近々では、#MeToo や #フラワーデモ に対して吹き荒れたバッシングや、女性が告発等声を上げた様々な事案に際しての猛烈な攻撃。このバックラッシュ状況から暇空問題が生まれ広がった。困難女性支援法での再燃もあり得るし、前に出る者は入れ替わるだけ。

だから、ジェンダー・イシューやフェミニズムに関わりや関心のある少なからぬ人たちが対岸の火事のように沈黙しているのが歯痒い。標的になっている団体・個人への評価や好き嫌いの問題ではないということも強調しておきたい。

こんな風な揶揄で暇空問題のような攻撃の土壌は耕され続けている訳で。その根深さを感じている人は多いはず。
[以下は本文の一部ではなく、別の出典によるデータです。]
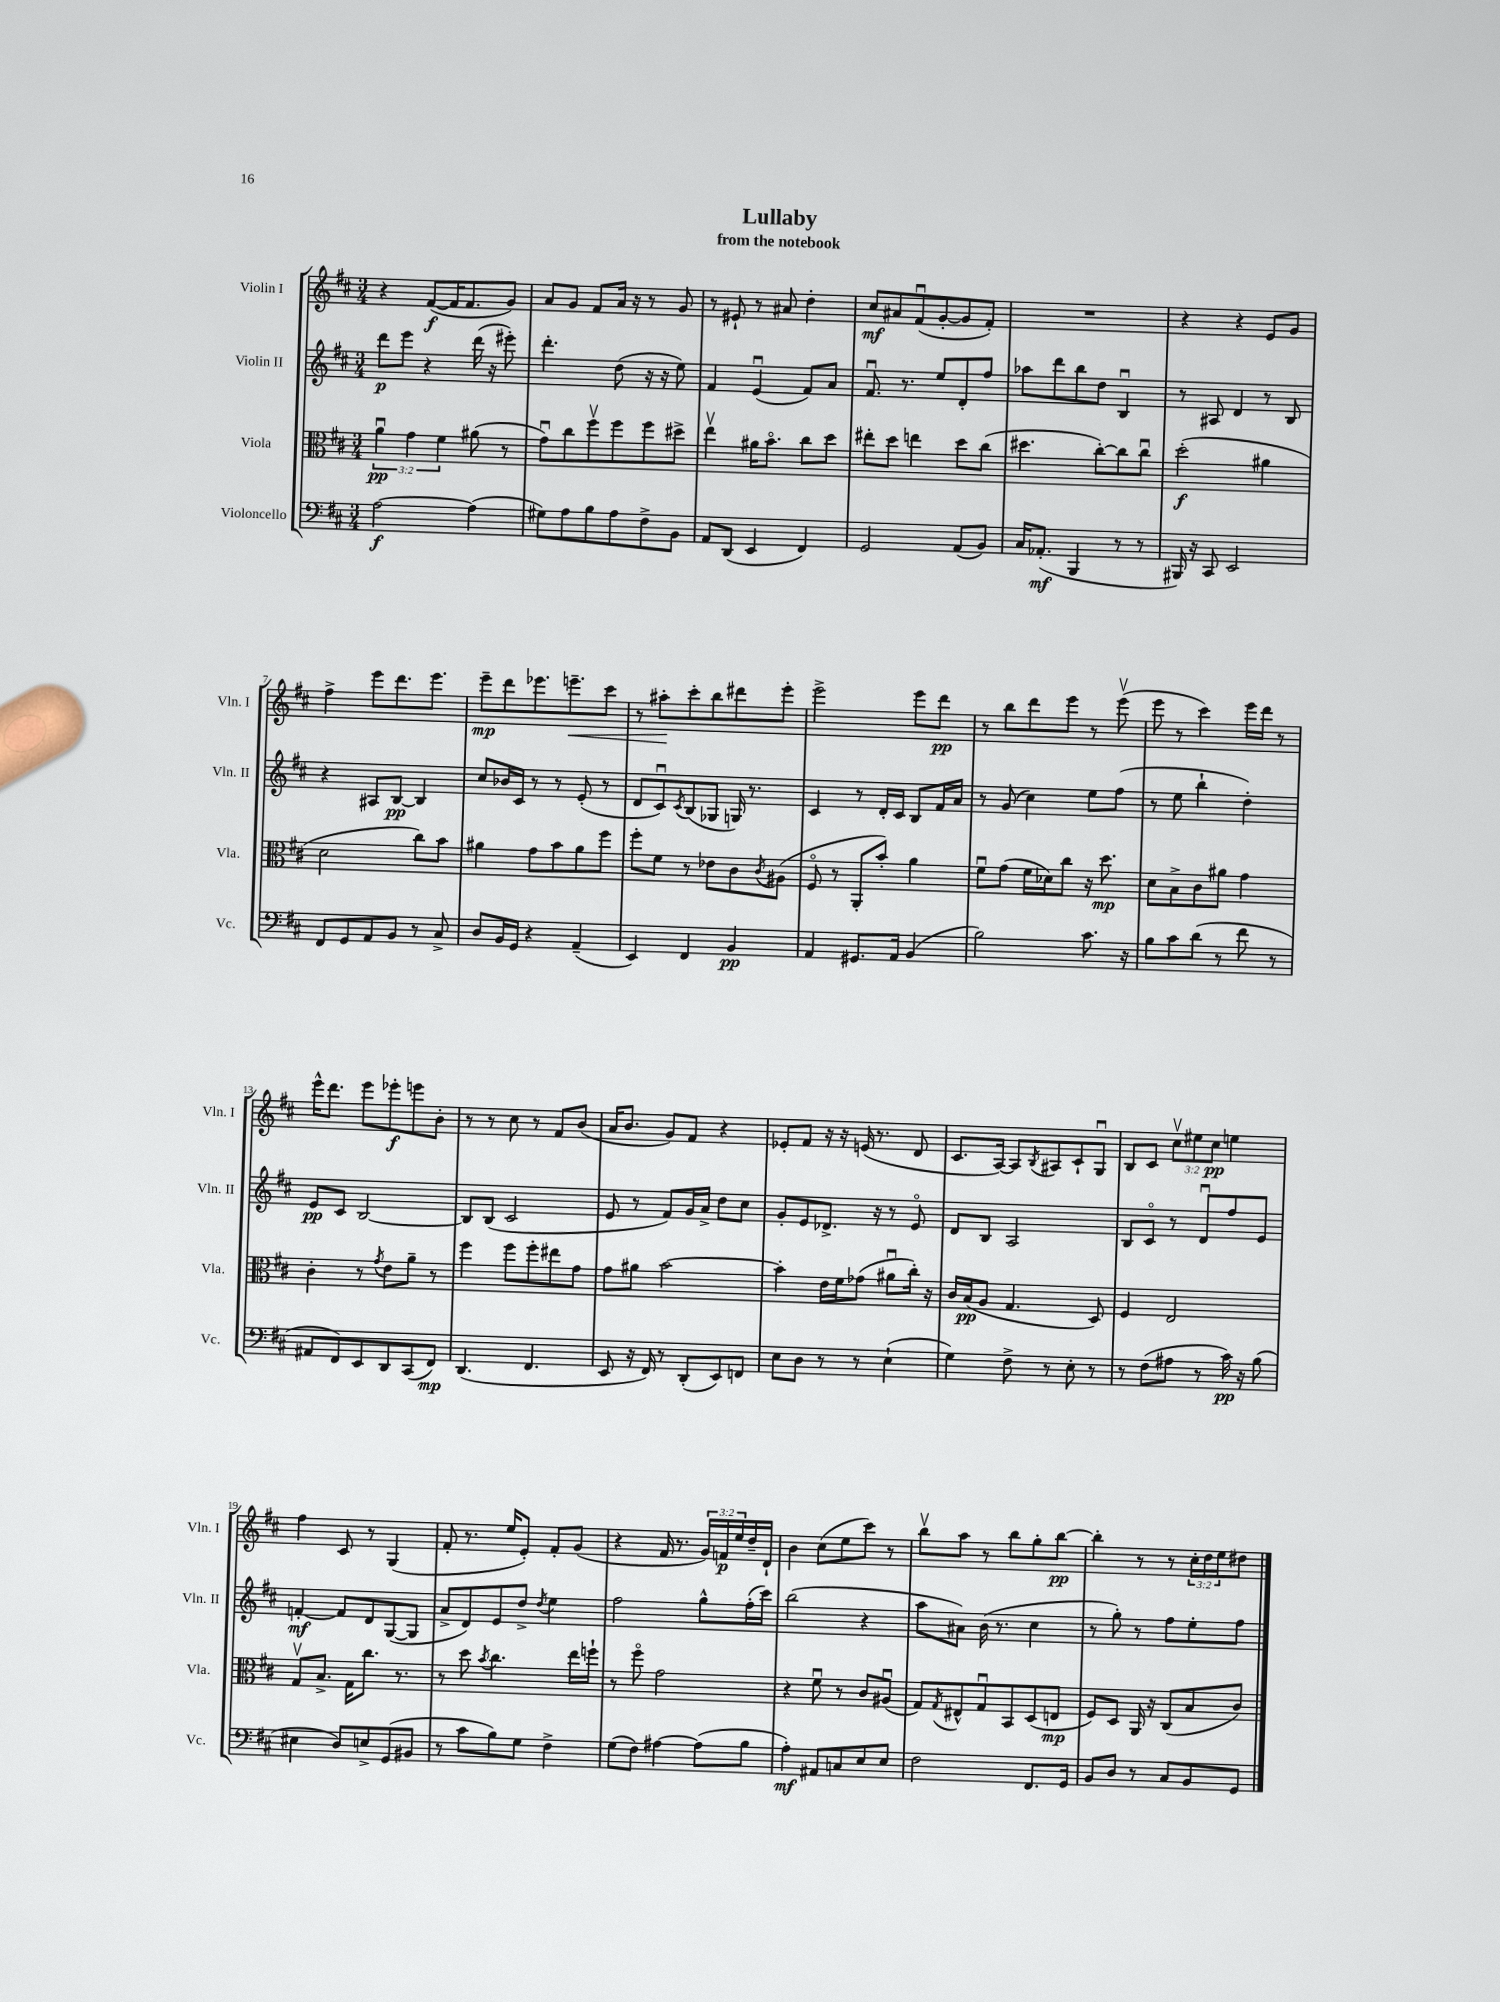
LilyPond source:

\header { title = "Lullaby" subtitle = "from the notebook" }
<<
\new StaffGroup <<
\new Staff = "s0" \with { instrumentName = "Violin I" shortInstrumentName = "Vln. I" } {
    \clef treble \key d \major \numericTimeSignature \time 3/4 \override Staff.TupletNumber.text = #tuplet-number::calc-fraction-text
    r4 fis'8~\f( fis'16 fis'8. g'8) |
    a'8 g'8 fis'8 a'16 r16 r8 g'8 |
    r8 eis'8-! r8 ais'8 d''4-. |
    cis''8\mf ais'8 fis'8\downbow( g'8~-. g'8 fis'8-.) |
    R2. |
    r4 r4 e'8 g'8 |
    fis''4-> e'''8 d'''8. e'''8. |
    e'''8--\mp d'''8 ees'''8. e'''8.--\< cis'''8 |
    r8 ais''8-.\! cis'''8-. b''8 dis'''8 e'''8-. |
    e'''2-> e'''8 d'''8\pp |
    r8 b''8 d'''8 e'''8 r8 e'''8\upbow( |
    e'''8 r8 cis'''4) e'''16 d'''16 r8 |
    e'''16-^ d'''8. e'''8 ees'''8-.\f e'''8 b'8-. |
    r8 r8 cis''8 r8 fis'8 b'8( |
    a'16 b'8. g'8) fis'8 r4 |
    ees'8-. fis'8 r16 r16 e'16( r8. d'8 |
    cis'8. a16~) a8 \acciaccatura { b8 } ais8 cis'8-! g8\downbow |
    b8 cis'8 \tuplet 3/2 { cis''8\upbow eis''8 cis''8\pp } e''4 |
    fis''4 cis'8 r8 g4( |
    fis'8-. r8. e''16 e'8-.) fis'8-. g'8( |
    r4 fis'16 r8. \tuplet 3/2 { g'16) f'16\p e''16 } d''16-- d'16-! |
    b'4 cis''8( e''8 cis'''8) r8 |
    b''8\upbow a''8 r8 b''8 g''8-. b''8~\pp |
    b''4-. r8 r8 \tuplet 3/2 { cis''16-. d''16 e''16 } dis''8 \bar "|." |
}
\new Staff = "s1" \with { instrumentName = "Violin II" shortInstrumentName = "Vln. II" } {
    \clef treble \key d \major \numericTimeSignature \time 3/4
    d'''8\p e'''8 r4 d'''16( r16 eis'''8-.) |
    d'''4.-. d''8( r16 r16 e''8) |
    fis'4 e'4\downbow( fis'8) a'8 |
    fis'8.\downbow r8. e''8 d'8-. fis''8 |
    aes''8 d'''8 b''8 d''8 b4\downbow |
    r8 ais8 d'4 r8 b8 |
    r4 ais8 b8~\pp b4 |
    cis''8 bes'16 cis'16 r8 r8 e'8-.( r8 |
    d'8 cis'8\downbow) \acciaccatura { cis'8 } b8( ges8 g16) r8. |
    cis'4 r8 d'16-. cis'16 b8 fis'16 a'16 |
    r8 g'8( cis''4) e''8 fis''8( |
    r8 e''8 b''4-! d''4-.) |
    e'8\pp cis'8 b2~ |
    b8 b8( cis'2 |
    e'8 r8 fis'8) g'16 a'16-> d''8 cis''8 |
    g'8-. e'8 des'8.-> r16 r8 e'8\flageolet |
    d'8 b8 a2 |
    b8 cis'8\flageolet r8 d'8\downbow fis''8 e'8 |
    f'4~-.\mf f'8 d'8 g8~( g8 |
    a'8-> d'8) e'8 d''8-> \acciaccatura { d''8 } e''4 |
    fis''2 g''8-^ fis''16-.( cis'''16) |
    b''2( r4 |
    a''8 ais'8) b'16( r8. cis''4 |
    r8 g''8-.) r8 fis''8 e''8-. fis''8 \bar "|." |
}
\new Staff = "s2" \with { instrumentName = "Viola" shortInstrumentName = "Vla." } {
    \clef alto \key d \major \numericTimeSignature \time 3/4 \override Staff.TupletNumber.text = #tuplet-number::calc-fraction-text
    \tuplet 3/2 { a'4\downbow\pp g'4 fis'4 } ais'8( r8 |
    g'8\downbow) cis''8 fis''8\upbow fis''8 fis''8 dis''8-> |
    e''4\upbow ais'16 b'8.\flageolet cis''8 d''8 |
    eis''8-. d''8 e''4 d''8 cis''8( |
    dis''4. cis''8~-.) cis''8 cis''8\downbow |
    d''2-.\f( ais'4 |
    d'2 cis''8) b'8 |
    ais'4 g'8 b'8 ais'8 fis''8 |
    fis''8-. fis'8 r8 ees'8 cis'8 \acciaccatura { cis'8 } ais8( |
    fis8\flageolet r8 a,8-. b'8-.) a'4 |
    fis'8\downbow g'8( fis'16 des'16) cis''8 r16 d''8.\mp |
    d'8 b8-> cis'8 ais'8 g'4 |
    cis'4-. r8 \acciaccatura { g'8 } e'8 a'8-- r8 |
    fis''4 fis''8 fis''8-. eis''8 g'8 |
    g'8 ais'8 b'2~ |
    b'4-. e'16 fis'16 ges'8( ais'8\downbow cis''16-.) r16 |
    cis'16 b16\pp( a8 g4. d8) |
    fis4 e2 |
    g8\upbow b8.-> g16 cis''8. r8. |
    r8 d''8 \acciaccatura { b'8 } cis''4. e''16 f''16-! |
    r8 fis''8\flageolet g'2 |
    r4 fis'8\downbow r8 cis'8 ais8\downbow( |
    g8) \acciaccatura { g8 } eis8-^ g8\downbow b,8 d8( e8\mp |
    fis8) d8 a,16 r16 cis8( b8 cis'8) \bar "|." |
}
\new Staff = "s3" \with { instrumentName = "Violoncello" shortInstrumentName = "Vc." } {
    \clef bass \key d \major \numericTimeSignature \time 3/4
    a2~\f a4( |
    gis8) a8 b8 a8 fis8-> b,8 |
    a,8 d,8( e,4 fis,4) |
    g,2 a,8( b,8) |
    cis16 aes,8.-.\mf( b,,4 r8 r8 |
    bis,,16) r16 cis,8 e,2 |
    fis,8 g,8 a,8 b,8 r8 cis8-> |
    d8 b,16 g,16 r4 a,4--( |
    e,4) fis,4 b,4\pp |
    a,4 gis,8. a,16 b,4( |
    b2) cis'8. r16 |
    b8 cis'8 d'8( r8 fis'8 r8 |
    ais,8 fis,8) e,8 d,8 cis,8( fis,8\mp) |
    d,4.( fis,4. |
    e,8 r16 fis,16) r8 d,8-.( e,8) f,8 |
    e8 d8 r8 r8 e4-!( |
    g4) fis8-> r8 e8-. r8 |
    r8 fis8( ais8 r8 cis'16\pp) r16 b8( |
    eis4 d8) e8-> g,8( bis,8 |
    r8 cis'8 b8) g8 fis4-> |
    g8( fis8) ais4~ ais8( b8 |
    a4-.\mf) ais,8 c8 e8 e8 |
    fis2 fis,8. g,16 |
    b,8 d8 r8 cis8 b,8 g,8 \bar "|." |
}
>>
>>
心ある記者も各社で孤軍奮闘の感があるし、もっといろんな人に前に出てきて欲しい。2000年代バックラッシュのように、「振り返ってみればあれは」ということにしてはならないし、同じように後々まで影響を残させるようなことにしてはならない。既に暇空がアンチフェミに一つのモデルを示した訳だし。

女性支援団体叩きと共同親権運動は連動しているし、入管法改正やLGBT理解増進法に際しての当事者・支援者叩きとも重なった。「向こう」は融通無碍につながって面的に広がり相互乗り入れしている。こっちも面的に対抗していかないと、各分野、各団体に担わせるには重過ぎる。